*Selected extract:*
Broadway Source Reading (Part 3 - Processor) | Thinking in Crowd / 鹄思乱想

Contents

1. Startup Call Sequence
2. GenStage pipelines
3. Message Consuming as a Consumer (w/o Batcher)
4. Failed Messages Handling and Acknowledging

Normally, we only need to define the pipeline options for the Producer of any Messaging Middleware, Processor, and implement the handle_message/3 callback to use Broadway.

The complexity of how the handle_message/3 is called, how the messages got acknowledged and how the failed messages handled is all hidden behind. But that is the part I would like to know by reading the source code. As we have gone through the Producer part, I bet $10 dollars the questions above should be able to answer after reading the Processor part.

Startup Call Sequence

With the experience on the startup call sequence of Producer, we can find that the one for Processor is quite similar as below. One thing to be noted is that, the init function in Subscriber make the consumers to subscribe to all upper stages randomly.

sequenceDiagram
  participant S as Supervisor
  participant P as ProcessorStage
  participant SB as Subscriber
  participant G as GenStage

  S->>P: start_link(args, stage_options)
  P->>SB: start_link(ProcessorStage, ..., stage_opts)
  SB->>G: start_link(Subscriber, {ProcessorStage, ...}, stage_opts)
  G->>G: init({Subsriber, args})
  G->>SB: init({ProcessorStage, ...})
  SB->>P: init/1
  alt w/o Batcher
      P-->>SB: {:consumer, state, []}
      SB-->>G: {:consumer, state, []}
      G->>G: init_consumer(ProcessorStage, opts, state)

*Problem to solve:*
Answer these questions about the Broadway Processor post:
(a) Which callback does a user normally implement to use Broadway?
(b) According to the post, what does the init function in Subscriber make the consumers do?
(c) In the diagram's case without a Batcher, what does ProcessorStage return to Subscriber?

[Source data]
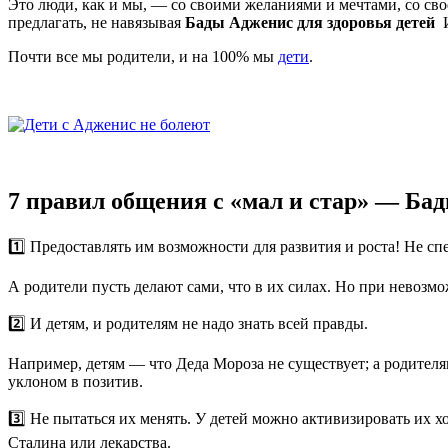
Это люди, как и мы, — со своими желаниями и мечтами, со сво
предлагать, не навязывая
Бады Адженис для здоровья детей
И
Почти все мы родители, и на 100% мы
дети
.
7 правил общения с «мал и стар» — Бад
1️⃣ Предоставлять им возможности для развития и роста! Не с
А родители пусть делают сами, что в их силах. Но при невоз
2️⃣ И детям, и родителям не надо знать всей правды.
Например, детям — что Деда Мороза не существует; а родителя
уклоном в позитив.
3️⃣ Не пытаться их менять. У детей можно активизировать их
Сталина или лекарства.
...
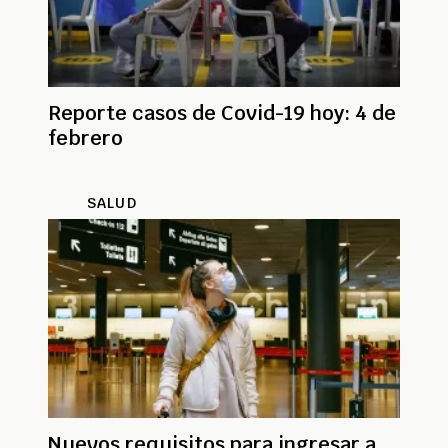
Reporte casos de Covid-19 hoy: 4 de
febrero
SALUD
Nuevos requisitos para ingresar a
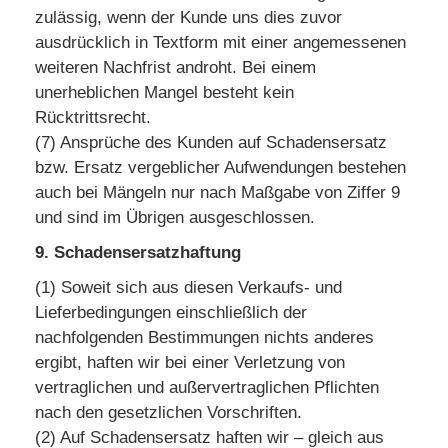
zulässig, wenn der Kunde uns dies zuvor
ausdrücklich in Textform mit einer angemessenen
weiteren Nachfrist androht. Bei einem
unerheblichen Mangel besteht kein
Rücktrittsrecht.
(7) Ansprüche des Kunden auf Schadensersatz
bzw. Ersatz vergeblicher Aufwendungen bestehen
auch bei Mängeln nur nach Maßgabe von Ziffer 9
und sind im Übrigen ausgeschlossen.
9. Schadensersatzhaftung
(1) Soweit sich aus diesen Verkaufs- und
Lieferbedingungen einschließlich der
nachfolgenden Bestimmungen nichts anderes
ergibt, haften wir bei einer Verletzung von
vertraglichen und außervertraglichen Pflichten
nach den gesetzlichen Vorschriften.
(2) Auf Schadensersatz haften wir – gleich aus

*Your solution:*
(a) handle_message/3
(b) It makes them subscribe to all upper stages randomly.
(c) {:consumer, state, []}